_ACTIVITY_
Lines from the first one down to the one containing "8: (294, 167, 0.87)" in the data below are the only ones needed; please return them exactly, both ends included.

_RECORD EXTRACTS_
++++++++

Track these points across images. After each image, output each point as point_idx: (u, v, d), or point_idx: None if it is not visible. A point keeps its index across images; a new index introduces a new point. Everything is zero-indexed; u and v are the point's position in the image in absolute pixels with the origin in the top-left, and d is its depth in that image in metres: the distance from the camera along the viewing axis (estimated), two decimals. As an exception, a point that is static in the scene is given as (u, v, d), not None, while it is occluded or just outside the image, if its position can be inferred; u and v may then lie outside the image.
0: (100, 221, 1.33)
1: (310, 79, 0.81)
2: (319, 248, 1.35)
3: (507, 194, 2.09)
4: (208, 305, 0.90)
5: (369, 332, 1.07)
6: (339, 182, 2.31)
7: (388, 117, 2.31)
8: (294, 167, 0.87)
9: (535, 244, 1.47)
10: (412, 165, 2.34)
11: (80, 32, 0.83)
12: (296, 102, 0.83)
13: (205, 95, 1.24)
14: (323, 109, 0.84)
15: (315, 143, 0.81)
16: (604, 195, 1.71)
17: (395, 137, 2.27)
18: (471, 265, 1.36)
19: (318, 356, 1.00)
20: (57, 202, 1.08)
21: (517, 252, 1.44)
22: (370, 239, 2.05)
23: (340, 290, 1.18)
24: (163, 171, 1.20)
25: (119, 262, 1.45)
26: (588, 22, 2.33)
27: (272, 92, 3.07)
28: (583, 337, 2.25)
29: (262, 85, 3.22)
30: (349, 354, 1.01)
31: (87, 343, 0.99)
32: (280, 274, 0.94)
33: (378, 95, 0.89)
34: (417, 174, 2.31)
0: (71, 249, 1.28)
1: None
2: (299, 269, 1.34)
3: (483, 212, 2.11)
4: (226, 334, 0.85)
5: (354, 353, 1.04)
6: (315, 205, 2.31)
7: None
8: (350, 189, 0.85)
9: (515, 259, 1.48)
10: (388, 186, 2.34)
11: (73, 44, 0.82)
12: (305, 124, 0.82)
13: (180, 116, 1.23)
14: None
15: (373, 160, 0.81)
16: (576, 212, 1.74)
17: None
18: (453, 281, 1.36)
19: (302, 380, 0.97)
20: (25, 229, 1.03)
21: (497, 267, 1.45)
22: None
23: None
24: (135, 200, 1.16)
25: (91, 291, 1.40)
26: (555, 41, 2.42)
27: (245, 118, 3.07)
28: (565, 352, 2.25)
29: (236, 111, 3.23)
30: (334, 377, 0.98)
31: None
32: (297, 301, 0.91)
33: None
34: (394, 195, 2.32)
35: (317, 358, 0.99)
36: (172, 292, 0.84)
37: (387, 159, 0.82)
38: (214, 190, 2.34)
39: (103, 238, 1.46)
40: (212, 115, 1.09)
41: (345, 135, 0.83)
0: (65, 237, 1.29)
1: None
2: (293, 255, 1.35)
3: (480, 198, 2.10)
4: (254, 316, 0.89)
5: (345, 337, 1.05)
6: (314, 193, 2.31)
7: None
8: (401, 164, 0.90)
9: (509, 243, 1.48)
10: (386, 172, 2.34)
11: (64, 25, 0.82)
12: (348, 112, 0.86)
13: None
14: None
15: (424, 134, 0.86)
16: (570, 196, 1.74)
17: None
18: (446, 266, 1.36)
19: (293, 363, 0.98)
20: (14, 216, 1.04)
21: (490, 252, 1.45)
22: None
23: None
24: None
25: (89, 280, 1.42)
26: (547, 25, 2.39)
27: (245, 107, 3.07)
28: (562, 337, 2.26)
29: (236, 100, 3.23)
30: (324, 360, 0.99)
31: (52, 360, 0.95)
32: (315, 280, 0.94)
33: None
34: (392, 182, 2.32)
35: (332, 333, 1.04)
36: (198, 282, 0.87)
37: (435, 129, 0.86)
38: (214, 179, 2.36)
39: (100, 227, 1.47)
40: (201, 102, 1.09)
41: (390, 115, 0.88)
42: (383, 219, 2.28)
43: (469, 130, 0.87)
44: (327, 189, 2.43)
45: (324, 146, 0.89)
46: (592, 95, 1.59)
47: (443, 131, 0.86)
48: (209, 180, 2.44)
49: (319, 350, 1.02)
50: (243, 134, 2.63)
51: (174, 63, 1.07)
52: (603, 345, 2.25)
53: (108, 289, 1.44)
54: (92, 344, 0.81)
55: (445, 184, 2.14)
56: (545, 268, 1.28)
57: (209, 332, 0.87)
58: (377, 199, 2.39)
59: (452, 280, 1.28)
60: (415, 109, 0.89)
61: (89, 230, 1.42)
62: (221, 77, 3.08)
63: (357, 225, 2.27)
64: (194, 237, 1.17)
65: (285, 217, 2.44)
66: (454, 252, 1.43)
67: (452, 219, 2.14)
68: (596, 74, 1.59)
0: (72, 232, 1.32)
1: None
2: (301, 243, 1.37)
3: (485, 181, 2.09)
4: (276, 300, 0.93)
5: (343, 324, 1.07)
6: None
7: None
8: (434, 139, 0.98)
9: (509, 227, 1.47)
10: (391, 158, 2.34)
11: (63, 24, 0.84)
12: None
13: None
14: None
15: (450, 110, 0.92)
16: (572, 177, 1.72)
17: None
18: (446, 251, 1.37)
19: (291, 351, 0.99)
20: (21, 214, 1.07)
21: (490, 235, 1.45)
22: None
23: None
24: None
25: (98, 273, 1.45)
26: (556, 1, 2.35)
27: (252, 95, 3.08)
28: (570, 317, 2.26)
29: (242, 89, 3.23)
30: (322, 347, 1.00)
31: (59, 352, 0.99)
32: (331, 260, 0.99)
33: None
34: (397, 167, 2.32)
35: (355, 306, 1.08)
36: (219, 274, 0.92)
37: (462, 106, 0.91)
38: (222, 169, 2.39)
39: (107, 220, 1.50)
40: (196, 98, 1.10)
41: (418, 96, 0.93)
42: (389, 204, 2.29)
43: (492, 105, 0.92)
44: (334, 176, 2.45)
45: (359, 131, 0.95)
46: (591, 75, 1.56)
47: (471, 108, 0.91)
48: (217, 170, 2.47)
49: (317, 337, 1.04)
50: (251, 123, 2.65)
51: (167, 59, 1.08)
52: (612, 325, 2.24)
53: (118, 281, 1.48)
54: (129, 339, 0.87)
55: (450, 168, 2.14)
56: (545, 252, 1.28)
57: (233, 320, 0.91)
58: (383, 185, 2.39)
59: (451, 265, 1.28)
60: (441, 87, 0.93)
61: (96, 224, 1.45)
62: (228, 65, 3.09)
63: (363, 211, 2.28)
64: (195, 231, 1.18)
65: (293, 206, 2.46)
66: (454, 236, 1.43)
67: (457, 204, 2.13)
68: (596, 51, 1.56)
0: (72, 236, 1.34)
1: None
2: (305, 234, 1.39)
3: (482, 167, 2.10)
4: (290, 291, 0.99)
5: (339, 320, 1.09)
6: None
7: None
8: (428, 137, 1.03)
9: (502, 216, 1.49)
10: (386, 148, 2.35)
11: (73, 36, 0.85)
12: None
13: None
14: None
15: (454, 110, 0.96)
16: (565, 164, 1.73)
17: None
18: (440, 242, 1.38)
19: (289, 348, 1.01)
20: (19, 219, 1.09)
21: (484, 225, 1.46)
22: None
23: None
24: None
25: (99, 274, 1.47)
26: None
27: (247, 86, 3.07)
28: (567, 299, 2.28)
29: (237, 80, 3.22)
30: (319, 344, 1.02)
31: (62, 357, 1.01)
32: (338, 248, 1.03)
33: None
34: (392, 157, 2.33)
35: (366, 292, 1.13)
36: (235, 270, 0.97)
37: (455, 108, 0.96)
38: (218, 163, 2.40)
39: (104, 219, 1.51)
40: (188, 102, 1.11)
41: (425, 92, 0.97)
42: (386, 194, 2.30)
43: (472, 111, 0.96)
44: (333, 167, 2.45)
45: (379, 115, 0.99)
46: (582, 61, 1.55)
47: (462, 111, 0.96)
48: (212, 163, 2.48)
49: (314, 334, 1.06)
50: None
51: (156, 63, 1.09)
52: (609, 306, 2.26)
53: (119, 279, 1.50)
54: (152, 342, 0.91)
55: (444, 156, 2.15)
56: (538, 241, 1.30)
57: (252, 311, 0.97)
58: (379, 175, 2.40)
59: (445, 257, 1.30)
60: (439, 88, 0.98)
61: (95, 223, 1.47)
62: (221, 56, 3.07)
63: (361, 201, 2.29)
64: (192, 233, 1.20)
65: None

++++++++

_OUTPUT FOR THIS EXERCISE_
Track these points across images. After each image, output each point as point_idx: (u, v, d), or point_idx: None if it is not visible. A point keeps its index across images; a new index introduces a new point. Everything is zero-indexed; u and v are the point's position in the image in absolute pixels with the origin in the top-left, and d is its depth in that image in metres: the distance from the camera along the viewing axis (estimated), two decimals. As an exception, a point that is static in the scene is given as (u, v, d), not None, while it is occluded or just outside the image, if its position can be inferred; u and v may then lie outside the image.
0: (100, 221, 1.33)
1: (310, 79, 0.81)
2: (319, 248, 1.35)
3: (507, 194, 2.09)
4: (208, 305, 0.90)
5: (369, 332, 1.07)
6: (339, 182, 2.31)
7: (388, 117, 2.31)
8: (294, 167, 0.87)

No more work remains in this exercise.